The Cossacks wore spotless white shirts, with high collars.
They smelled of smoke. It clung to their huge moustaches. Like thieves, they had wicked faces but they were lit up with kindly smiles, and the little girl was sitting on the knee of one of them. His face was lit up with love, tender love.
'I… have… a… little… girl,' the Cossack said, slowly, in Karz. 'She is pretty. Like you.' His truck full of horses sweltered even though it was night. His mates smoked pipes, and her father sat drinking with them, ramrod straight and slightly twitchy. He was frightened of Cossacks.
It was not Mae's father. The little girl was not Mae.
The Cossack said, 'I send presents to my little girl. She does not always get them. Things are so bad, the postmen take them.' The Cossack shrugged. 'Oh, I miss my little girl. You are happy to live with your father. You are far from the war.'
What war?
The Cossack patted little Miss Hu on her head and let her run back to her father. Her father was plump, smooth-skinned, beardless. He smelled of chives and garlic, not smoke. Miss Hu climbed onto his lap and was covered in kisses as hot and damp as new leaves on tender shoots.
'Ai-ling,' breathed out Mr Hu.
World War Two. This would be, say, 1941.
The town square was dark, except for one streetlight, and there were no tall buildings. Indeed, the square was a terrace of shacks, with men sitting out front, in worn, torn, dusty clothes. Barbershops, bars, spare-parts shops, teahouses. There was a traffic light, and Mae remembered. There was only one traffic light in the whole town.
The Cossack grinned, picked up his viola: It was tiny, unvarnished, with loose wood holding up the strings. The bow was made of horsetail hairs. 'For pretty little girls,' he said.
He played something high, sweet, sad, simple.
'Song says, "Red children, Red children, play.. ."' he explained, and began to sing.
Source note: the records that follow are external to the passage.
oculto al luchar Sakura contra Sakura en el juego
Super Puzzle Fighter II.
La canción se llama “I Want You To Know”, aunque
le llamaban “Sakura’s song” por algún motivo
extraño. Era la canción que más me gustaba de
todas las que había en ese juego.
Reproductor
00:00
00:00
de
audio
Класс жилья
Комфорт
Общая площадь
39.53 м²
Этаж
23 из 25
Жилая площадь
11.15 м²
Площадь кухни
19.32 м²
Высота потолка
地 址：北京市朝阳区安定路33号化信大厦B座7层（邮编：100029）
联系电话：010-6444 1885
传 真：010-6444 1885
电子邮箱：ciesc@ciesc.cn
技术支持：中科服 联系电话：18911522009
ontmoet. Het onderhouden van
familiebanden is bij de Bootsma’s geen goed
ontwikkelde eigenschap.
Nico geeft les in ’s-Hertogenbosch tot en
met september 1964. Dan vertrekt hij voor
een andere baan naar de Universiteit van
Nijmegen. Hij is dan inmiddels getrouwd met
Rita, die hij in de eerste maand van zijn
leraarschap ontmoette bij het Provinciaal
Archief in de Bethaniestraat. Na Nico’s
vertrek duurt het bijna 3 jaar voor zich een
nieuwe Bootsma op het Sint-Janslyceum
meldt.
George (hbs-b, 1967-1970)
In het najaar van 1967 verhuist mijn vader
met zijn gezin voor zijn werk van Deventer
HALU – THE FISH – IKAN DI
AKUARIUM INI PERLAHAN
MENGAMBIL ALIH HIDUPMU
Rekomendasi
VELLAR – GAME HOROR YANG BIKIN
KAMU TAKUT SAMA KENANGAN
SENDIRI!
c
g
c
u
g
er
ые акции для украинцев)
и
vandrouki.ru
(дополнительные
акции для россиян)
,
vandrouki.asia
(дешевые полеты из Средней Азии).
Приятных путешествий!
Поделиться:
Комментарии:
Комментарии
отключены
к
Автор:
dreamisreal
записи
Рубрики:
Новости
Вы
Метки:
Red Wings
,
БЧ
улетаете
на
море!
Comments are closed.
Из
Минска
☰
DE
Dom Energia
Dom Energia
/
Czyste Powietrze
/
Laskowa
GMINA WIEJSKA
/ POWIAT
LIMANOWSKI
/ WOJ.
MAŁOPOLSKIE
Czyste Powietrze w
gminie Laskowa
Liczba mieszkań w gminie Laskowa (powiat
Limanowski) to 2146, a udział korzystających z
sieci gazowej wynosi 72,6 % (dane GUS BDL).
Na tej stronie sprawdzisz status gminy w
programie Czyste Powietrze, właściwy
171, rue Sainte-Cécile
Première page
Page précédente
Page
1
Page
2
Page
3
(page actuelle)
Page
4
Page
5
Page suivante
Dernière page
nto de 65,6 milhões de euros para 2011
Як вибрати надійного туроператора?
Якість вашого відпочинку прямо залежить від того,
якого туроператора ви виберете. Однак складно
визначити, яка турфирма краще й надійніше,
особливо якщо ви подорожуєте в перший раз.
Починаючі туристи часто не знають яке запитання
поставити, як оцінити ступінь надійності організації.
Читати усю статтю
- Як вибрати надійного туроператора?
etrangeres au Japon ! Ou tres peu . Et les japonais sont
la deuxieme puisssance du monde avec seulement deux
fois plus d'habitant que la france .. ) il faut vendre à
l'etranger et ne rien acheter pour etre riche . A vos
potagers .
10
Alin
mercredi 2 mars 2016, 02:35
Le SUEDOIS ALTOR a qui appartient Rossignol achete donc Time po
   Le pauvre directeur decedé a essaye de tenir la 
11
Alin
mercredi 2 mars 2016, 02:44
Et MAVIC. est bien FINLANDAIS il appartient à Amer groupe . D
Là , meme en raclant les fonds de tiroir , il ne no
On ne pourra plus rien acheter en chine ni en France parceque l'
It was a jolly song that made Ai-ling want to dance, jolly but somehow sad. She thought it was the most beautiful thing she had ever heard. She wanted to remember it forever and ever. She beamed up in delight, wonder, at her father, who smiled down indulgently.
And little Ai-ling began to dance. She held out her arms, and spun, wearing her best town dress, a stiff froth of lace, her hair in ribbons, so pretty, little princess, spinning and spinning. The Cossacks, as hard as the roads, melted as if in rain. 'Ahhhh!' they sighed, for all things homely and beautiful. The moment came that Miss Hu loved, when she ceased to be shy. Then she could really dance.
So she really danced, knowing herself to be little and pretty and sweet. All the Cossacks began to sing the song together, enraptured by the sight of a pretty little girl, of home. Some of them came from other fires, with mandolins. The music mounted. Little Ai-ling fell back into shyness, and stopped, and hid her head in her father's trousers. The Horsemen laughed with love.
Mae was rocked like a little paper boat cast out onto the ocean.
The music changed. It rattled. It was Balshang music on the radio, with a roar of engine and harsh sunlight.
Mae was sick again, waves of nausea. She wanted to say: Stop, I need to be sick.
See? See? said Old Mrs Tung. See what you are destroying?